Os cães latem e as pessoas choram, os velhos morrem e a caravana passa.
E de que forma está tudo isto relacionado – a eutanásia, a ceifa de vidas num lar alentejano, o vírus, a defesa dos animais?
Só uma sociedade profundamente doente não consegue ver a contradição gritante destes dias, o óbvio ululante deste crime em Reguengos de Monsaraz.
Vivemos tempos em que o Estado oferece, com mais facilidade, a morte do que um copo de água a um velho sedento. A sociedade equacionou, em meados de Março, a quarentena compulsiva para os idosos, em prol duma utópica segurança sanitária. Condenámos milhares de anciãos ao abandono, à destruição da sua saúde, ao rebaixamento da solidão sem sequer considerar outra forma ou alternativa. A melhor maneira que o Portugal moderno encontrou para lidar com os velhos – no fundo, o espelho dos nossos maiores medos e fraquezas – foi abandoná-los, deixá-los à sua sorte, oferecer-lhes uma morte longínqua e higiénica. Longe da vista, longe do coração: se não tivermos de os observar enquanto morrem em lares de cantos recônditos do Alentejo não existem, não são problema, é como se não morressem sequer.

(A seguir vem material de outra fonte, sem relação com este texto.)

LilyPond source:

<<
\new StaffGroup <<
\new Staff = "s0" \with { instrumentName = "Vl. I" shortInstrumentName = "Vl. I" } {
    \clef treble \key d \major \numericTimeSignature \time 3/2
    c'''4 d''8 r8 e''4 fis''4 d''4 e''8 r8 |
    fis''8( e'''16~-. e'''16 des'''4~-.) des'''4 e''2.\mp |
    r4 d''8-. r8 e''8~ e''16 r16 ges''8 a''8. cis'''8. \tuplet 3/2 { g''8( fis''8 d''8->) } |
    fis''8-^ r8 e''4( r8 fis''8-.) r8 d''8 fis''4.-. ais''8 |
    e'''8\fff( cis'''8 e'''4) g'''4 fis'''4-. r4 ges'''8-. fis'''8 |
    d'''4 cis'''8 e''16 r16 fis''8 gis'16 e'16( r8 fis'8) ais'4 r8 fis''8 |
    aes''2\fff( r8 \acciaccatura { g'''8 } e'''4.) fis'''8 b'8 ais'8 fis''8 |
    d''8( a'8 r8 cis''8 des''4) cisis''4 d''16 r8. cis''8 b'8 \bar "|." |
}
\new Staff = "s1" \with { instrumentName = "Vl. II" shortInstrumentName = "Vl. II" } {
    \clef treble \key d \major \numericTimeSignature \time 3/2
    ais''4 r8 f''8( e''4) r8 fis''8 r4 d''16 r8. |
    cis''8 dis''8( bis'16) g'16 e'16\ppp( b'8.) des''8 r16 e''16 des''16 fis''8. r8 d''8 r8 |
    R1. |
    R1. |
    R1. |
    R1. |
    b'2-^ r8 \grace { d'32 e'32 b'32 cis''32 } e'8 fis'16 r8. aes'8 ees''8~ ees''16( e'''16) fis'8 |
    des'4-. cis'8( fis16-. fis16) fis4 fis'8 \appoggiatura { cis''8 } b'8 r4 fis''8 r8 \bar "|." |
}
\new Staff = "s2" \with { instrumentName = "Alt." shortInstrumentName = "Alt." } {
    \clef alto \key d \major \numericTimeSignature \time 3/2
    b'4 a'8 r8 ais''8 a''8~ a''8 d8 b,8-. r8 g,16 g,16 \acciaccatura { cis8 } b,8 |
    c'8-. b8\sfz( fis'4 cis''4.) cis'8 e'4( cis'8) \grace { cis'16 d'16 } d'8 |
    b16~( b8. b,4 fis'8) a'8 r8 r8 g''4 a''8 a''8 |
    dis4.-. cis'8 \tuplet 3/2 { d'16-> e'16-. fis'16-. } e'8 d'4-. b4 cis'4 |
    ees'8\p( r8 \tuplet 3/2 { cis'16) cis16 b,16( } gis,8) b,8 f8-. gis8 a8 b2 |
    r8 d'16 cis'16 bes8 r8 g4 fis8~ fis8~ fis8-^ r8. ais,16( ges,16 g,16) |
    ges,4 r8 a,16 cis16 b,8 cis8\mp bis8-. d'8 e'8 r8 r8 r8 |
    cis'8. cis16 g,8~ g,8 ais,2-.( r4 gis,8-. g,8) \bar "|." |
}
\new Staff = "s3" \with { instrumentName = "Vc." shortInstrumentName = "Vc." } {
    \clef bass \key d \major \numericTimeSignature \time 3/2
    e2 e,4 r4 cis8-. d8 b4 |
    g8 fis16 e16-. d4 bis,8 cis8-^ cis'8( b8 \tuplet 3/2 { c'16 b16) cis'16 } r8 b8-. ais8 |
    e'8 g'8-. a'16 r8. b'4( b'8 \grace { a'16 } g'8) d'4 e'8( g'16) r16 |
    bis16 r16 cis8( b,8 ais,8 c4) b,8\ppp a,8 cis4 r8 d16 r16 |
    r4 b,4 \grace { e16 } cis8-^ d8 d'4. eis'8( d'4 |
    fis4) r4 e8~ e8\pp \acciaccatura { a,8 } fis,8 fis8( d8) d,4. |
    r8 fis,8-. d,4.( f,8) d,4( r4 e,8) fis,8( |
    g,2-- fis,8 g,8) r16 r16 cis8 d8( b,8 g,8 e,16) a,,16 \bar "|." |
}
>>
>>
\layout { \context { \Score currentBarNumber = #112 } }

Chegados aqui, torna-se fácil de entender a antropomorfização dos animais. Afinal, estes não nos dirigem olhares reprovadores quando são deixados numa casa de acolhimento, não necessitam de quem lhes dê banho ou mude as fraldas, não gemem nem se queixam. As suas necessidades são fáceis de entender e não nos obrigam a esse permanente choque com o abandono e o sofrimento.
O Portugal de 2020 é esta nação medonha na qual políticos batalham, em nome duma aparente compaixão, pela morte de doentes e pela salvação de cães; na qual os partidos medem forças por votos de pesar pelos elefantes do Camboja, mas guardam silêncio quanto ao lar de Reguengos de Monsaraz; na qual é mais fácil afagar o pescoço do Simba, do que matar a sede a uma pessoa.
O Portugal de 2020 é, de facto, uma pequena distopia em que mais prontamente se vertem lágrimas pela morte desumana de dezenas de animais do que pelo crime animalesco perpetrado, pelo Estado, contra 18 seres humanos.
12 de Agosto de 2020.
Enquanto supostos humoristas, pretensos comentadores e avençados de todo o tipo continuam em silêncio perante velhos que gritam por clemência e cadáveres que clamam por justiça, a V., a jovem vilipendiada durante uma semana junina de 2018 por não saber o que era a vida, pôs-se a caminho dos sítios onde ninguém quer chegar para ser a água que cura a sede, a compaixão que ampara a dor e a mão que alivia a solidão.
Continuemos, hoje, a pedir aos nossos responsáveis para que, por favor, não matem os velhinhos! Talvez, assim voltemos a oferecer-lhes o mesmo carinho que ofertamos a um animal. Talvez, assim, passado este tempo de valores invertidos, ao invés de políticos desinteressados, milícias populares de defesa animal ou autoridades de saúde incompetentes, possamos criar um país à imagem da V.: misericordioso, compassivo, verdadeiramente humano.